The program focused on infrastructure, education and employment. Just in its first two years of operation, according to a report submitted to the government in 2018, the percentage of homes in Arab towns that were connected to modern sewer networks rose from some 40% to 85%. Many Arab towns are poorly planned and not zoned with infrastructure in mind, so the new sewer connections required an investment of some NIS 500 million ($144 million).
A NIS 200 million ($57 million) investment in expanding bus networks in Arab towns led to a 77% increase in the number of people using public transportation, and a 127% increase in the number of rides they were taking. The new bus lines, the construction of 36 new preschools, and a NIS 200 million ($57 million) investment in vocational assistance centers helped some 30,000 non-working residents in Arab towns, many of them women, find new jobs in 2016 and 2017.
Over NIS 700 million ($202 million) were spent by 2018 on upgrading dilapidated roads, and NIS 350 million ($101 million) were given in grants to municipalities with effective commercial development initiatives. Another NIS 175 million ($50 million) went to university scholarships, NIS 250 million ($72 million) to helping schools in Arab towns fund more teaching hours and NIS 260 million ($75 million) for extracurricular after-school educational activities.

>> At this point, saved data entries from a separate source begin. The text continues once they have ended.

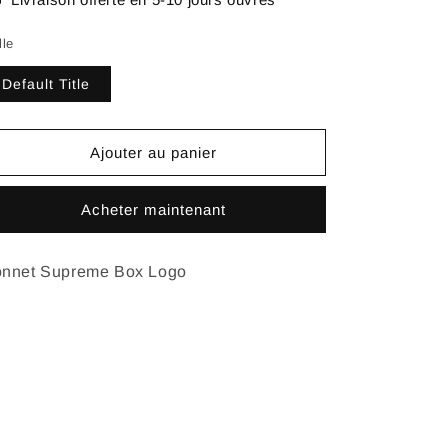
lle
Default Title
Ajouter au panier
Acheter maintenant
nnet Supreme Box Logo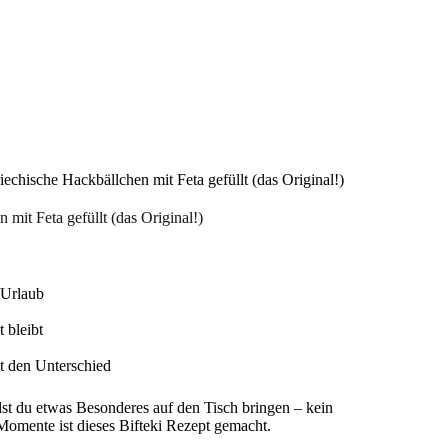
iechische Hackbällchen mit Feta gefüllt (das Original!)
 mit Feta gefüllt (das Original!)
 Urlaub
 bleibt
t den Unterschied
llst du etwas Besonderes auf den Tisch bringen – kein
Momente ist dieses Bifteki Rezept gemacht.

As important as the funding itself, the plan also streamlined the grant procedures and brought local council leaders to the table as active participants in the funding decisions, a shift that helped focus the funding toward areas where Arab communities themselves felt it was needed most.
The program ends at the close of 2020, and Joint List lawmakers have called for a new program to continue the vital work. The outlines of a new plan have already been developed in the Ministry for Social Equality, former minister Gila Gamliel (now the environmental protection minister) said last month.
But the government has yet to commit to funding a new wave of investment in Arab towns and may be hard-pressed to do so in the face of a virus-induced budget crunch that has already sent the deficit soaring past NIS 50 billion ($14 billion) for the year.
“There are two economies in this country: one of the Jewish sector and one of the Arab sector, and that’s an enormous loss to both Arab society and the Israeli economy,” Saif once said at a training program for senior government officials.
At the new government’s swearing-in ceremony on May 17, Prime Minister Netanyahu declared that “the new government was formed by the will of most Israeli citizens, and it will serve all the citizens of Israel: Jews and non-Jews.”
His adversary-turned-partner Gantz vowed at the ceremony that the new government would bring an end to “government for just half of the people.”
But in an era of drastic belt-tightening, and without a voice advocating for the issue at the cabinet table, one of the key programs seeking to bridge the gap between the Jewish and Arab economies appears set to fall by the wayside.